▸ Extracted page text data

»»

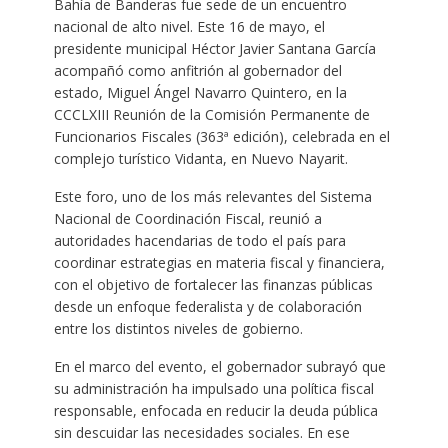
Bahía de Banderas fue sede de un encuentro
nacional de alto nivel. Este 16 de mayo, el
presidente municipal Héctor Javier Santana García
acompañó como anfitrión al gobernador del
estado, Miguel Ángel Navarro Quintero, en la
CCCLXIII Reunión de la Comisión Permanente de
Funcionarios Fiscales (363ª edición), celebrada en el
complejo turístico Vidanta, en Nuevo Nayarit.
Este foro, uno de los más relevantes del Sistema
Nacional de Coordinación Fiscal, reunió a
autoridades hacendarias de todo el país para
coordinar estrategias en materia fiscal y financiera,
con el objetivo de fortalecer las finanzas públicas
desde un enfoque federalista y de colaboración
entre los distintos niveles de gobierno.
En el marco del evento, el gobernador subrayó que
su administración ha impulsado una política fiscal
responsable, enfocada en reducir la deuda pública
sin descuidar las necesidades sociales. En ese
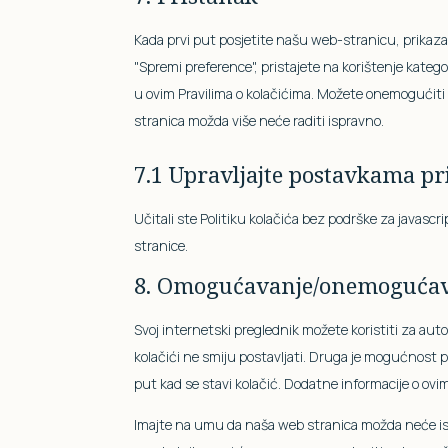
Kada prvi put posjetite našu web-stranicu, prikaz
"Spremi preference", pristajete na korištenje katego
u ovim Pravilima o kolačićima. Možete onemogućiti
stranica možda više neće raditi ispravno.
7.1 Upravljajte postavkama pr
Učitali ste Politiku kolačića bez podrške za javas
stranice.
8. Omogućavanje/onemogućavan
Svoj internetski preglednik možete koristiti za aut
kolačići ne smiju postavljati. Druga je mogućnost 
put kad se stavi kolačić. Dodatne informacije o ov
Imajte na umu da naša web stranica možda neće isp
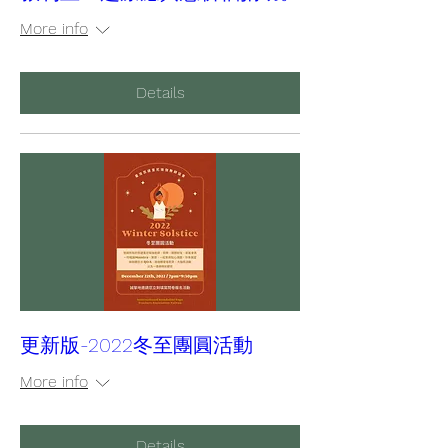
More info
Details
更新版-2022冬至團圓活動
More info
Details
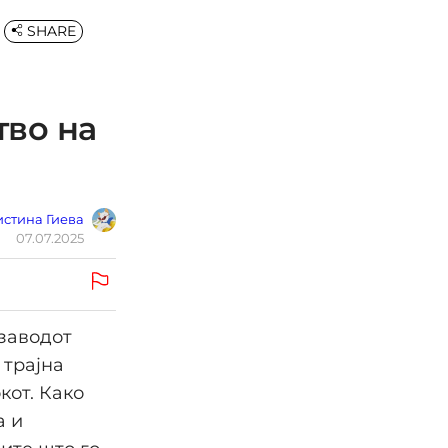
SHARE
тво на
стина Гиева
07.07.2025
 заводот
 трајна
кот. Како
а и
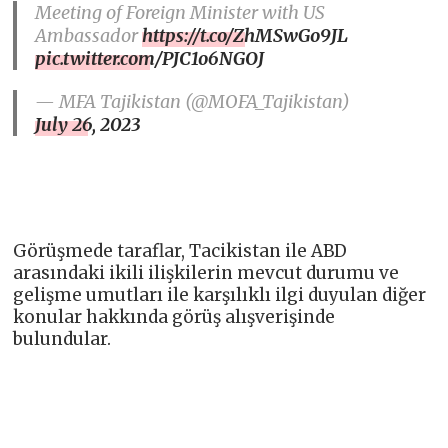
Meeting of Foreign Minister with US
Ambassador
https://t.co/ZhMSwGo9JL
pic.twitter.com/PJC1o6NGOJ
— MFA Tajikistan (@MOFA_Tajikistan)
July 26, 2023
Görüşmede taraflar, Tacikistan ile ABD
arasındaki ikili ilişkilerin mevcut durumu ve
gelişme umutları ile karşılıklı ilgi duyulan diğer
konular hakkında görüş alışverişinde
bulundular.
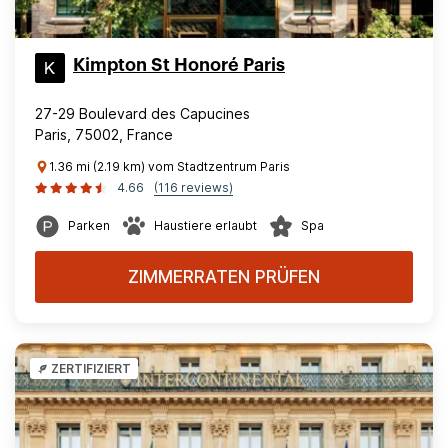
Kimpton St Honoré Paris
27-29 Boulevard des Capucines
Paris, 75002, France
1.36 mi (2.19 km) vom Stadtzentrum Paris
4.66
(116 reviews)
Parken
Haustiere erlaubt
Spa
ZIMMERRATEN PRÜFEN
ZERTIFIZIERT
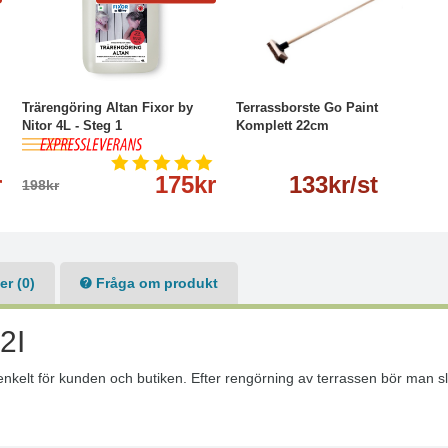
-12%
Köp
Läs mer
Läs mer
Trärengöring Altan Fixor by
Terrassborste Go Paint
Nitor 4L - Steg 1
Komplett 22cm
r
175kr
133kr/st
198kr
r (0)
Fråga om produkt
2I
kelt för kunden och butiken. Efter rengörning av terrassen bör man slipa 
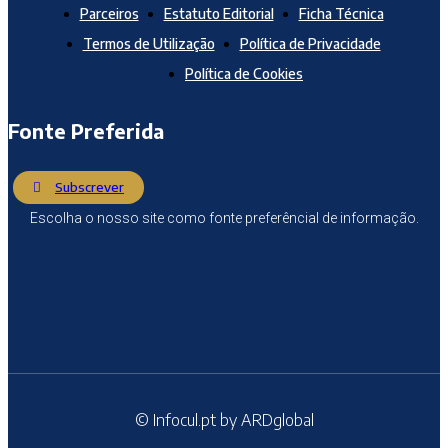
Parceiros
Estatuto Editorial
Ficha Técnica
Termos de Utilização
Política de Privacidade
Política de Cookies
Fonte Preferida
Subscrever
Escolha o nosso site como fonte preferêncial de informação.
© Infocul.pt by ARDglobal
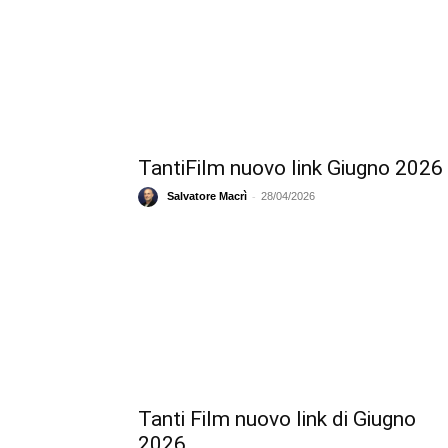
TantiFilm nuovo link Giugno 2026
-
Salvatore Macrì
28/04/2026
Tanti Film nuovo link di Giugno
2026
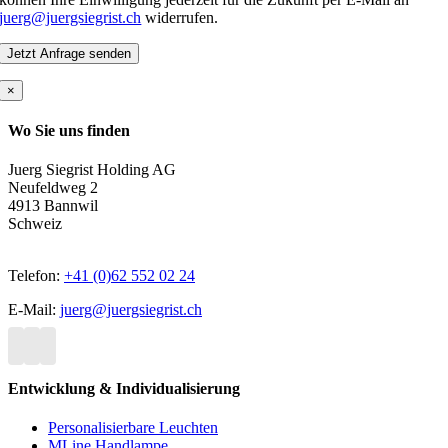
juerg@juergsiegrist.ch
widerrufen.
×
Wo Sie uns finden
Juerg Siegrist Holding AG
Neufeldweg 2
4913 Bannwil
Schweiz
Telefon:
+41 (0)62 552 02 24
E-Mail:
juerg@juergsiegrist.ch
Entwicklung & Individualisierung
Personalisierbare Leuchten
MLine Handlampe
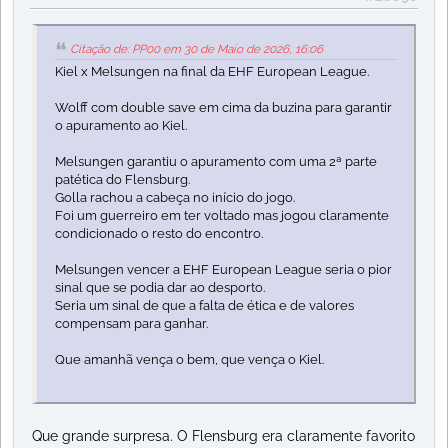
Citação de: PP00 em 30 de Maio de 2026, 16:06
Kiel x Melsungen na final da EHF European League.
Wolff com double save em cima da buzina para garantir
o apuramento ao Kiel.
Melsungen garantiu o apuramento com uma 2ª parte
patética do Flensburg.
Golla rachou a cabeça no início do jogo.
Foi um guerreiro em ter voltado mas jogou claramente
condicionado o resto do encontro.
Melsungen vencer a EHF European League seria o pior
sinal que se podia dar ao desporto.
Seria um sinal de que a falta de ética e de valores
compensam para ganhar.
Que amanhã vença o bem, que vença o Kiel.
Que grande surpresa. O Flensburg era claramente favorito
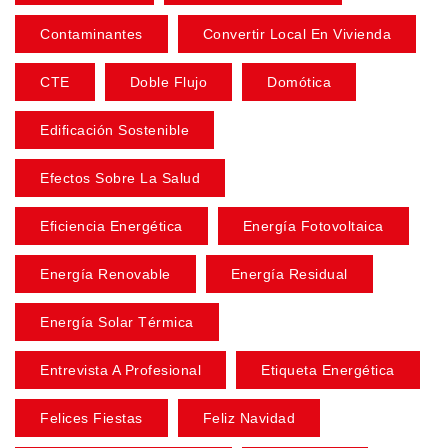
Contaminantes
Convertir Local En Vivienda
CTE
Doble Flujo
Domótica
Edificación Sostenible
Efectos Sobre La Salud
Eficiencia Energética
Energía Fotovoltaica
Energía Renovable
Energía Residual
Energía Solar Térmica
Entrevista A Profesional
Etiqueta Energética
Felices Fiestas
Feliz Navidad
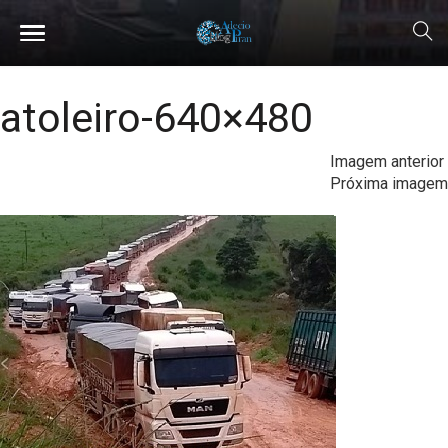
atoleiro-640×480
Imagem anterior
Próxima imagem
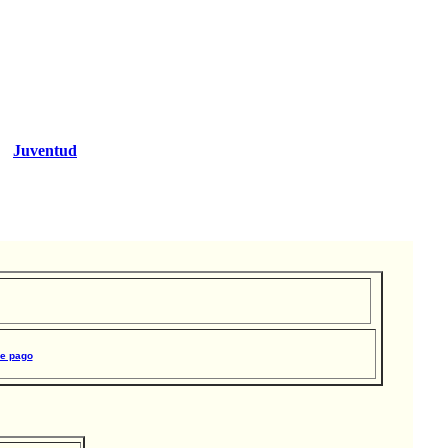
Juventud
de pago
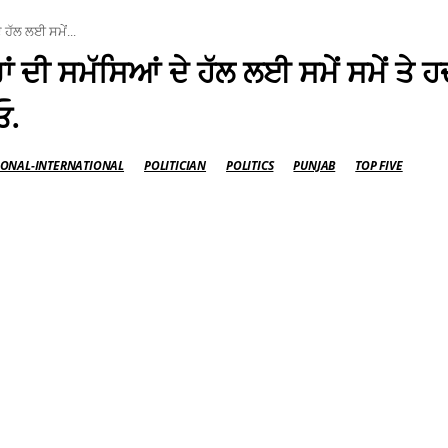
 ਹੱਲ ਲਈ ਸਮੇਂ...
ਂ ਦੀ ਸਮੱਸਿਆਂ ਦੇ ਹੱਲ ਲਈ ਸਮੇਂ ਸਮੇਂ ਤੇ ਹ
ਓ.
IONAL-INTERNATIONAL
POLITICIAN
POLITICS
PUNJAB
TOP FIVE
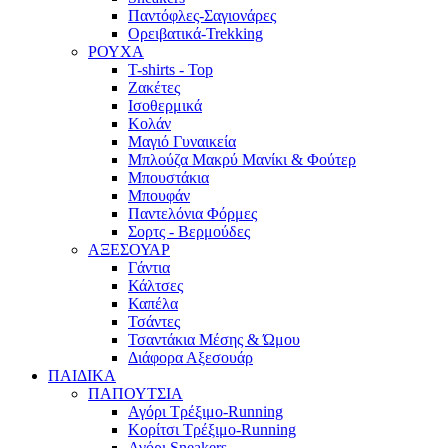
Παντόφλες-Σαγιονάρες
Ορειβατικά-Trekking
ΡΟΥΧΑ
T-shirts - Top
Ζακέτες
Ισοθερμικά
Κολάν
Μαγιό Γυναικεία
Μπλούζα Μακρύ Μανίκι & Φούτερ
Μπουστάκια
Μπουφάν
Παντελόνια Φόρμες
Σορτς - Βερμούδες
ΑΞΕΣΟΥΑΡ
Γάντια
Κάλτσες
Καπέλα
Τσάντες
Τσαντάκια Μέσης & Ώμου
Διάφορα Αξεσουάρ
ΠΑΙΔΙΚΑ
ΠΑΠΟΥΤΣΙΑ
Αγόρι Τρέξιμο-Running
Κορίτσι Τρέξιμο-Running
Αγόρι Sneakers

««

▸ Exercise objective
Format the stretch from the start of the rows through the line containing "su administración ha" as a numbered list, with blank lines left out. Leave the pictures out of your answer.

▸ Answer space
1. Bahía de Banderas fue sede de un encuentro
2. nacional de alto nivel. Este 16 de mayo, el
3. presidente municipal Héctor Javier Santana García
4. acompañó como anfitrión al gobernador del
5. estado, Miguel Ángel Navarro Quintero, en la
6. CCCLXIII Reunión de la Comisión Permanente de
7. Funcionarios Fiscales (363ª edición), celebrada en el
8. complejo turístico Vidanta, en Nuevo Nayarit.
9. Este foro, uno de los más relevantes del Sistema
10. Nacional de Coordinación Fiscal, reunió a
11. autoridades hacendarias de todo el país para
12. coordinar estrategias en materia fiscal y financiera,
13. con el objetivo de fortalecer las finanzas públicas
14. desde un enfoque federalista y de colaboración
15. entre los distintos niveles de gobierno.
16. En el marco del evento, el gobernador subrayó que
17. su administración ha impulsado una política fiscal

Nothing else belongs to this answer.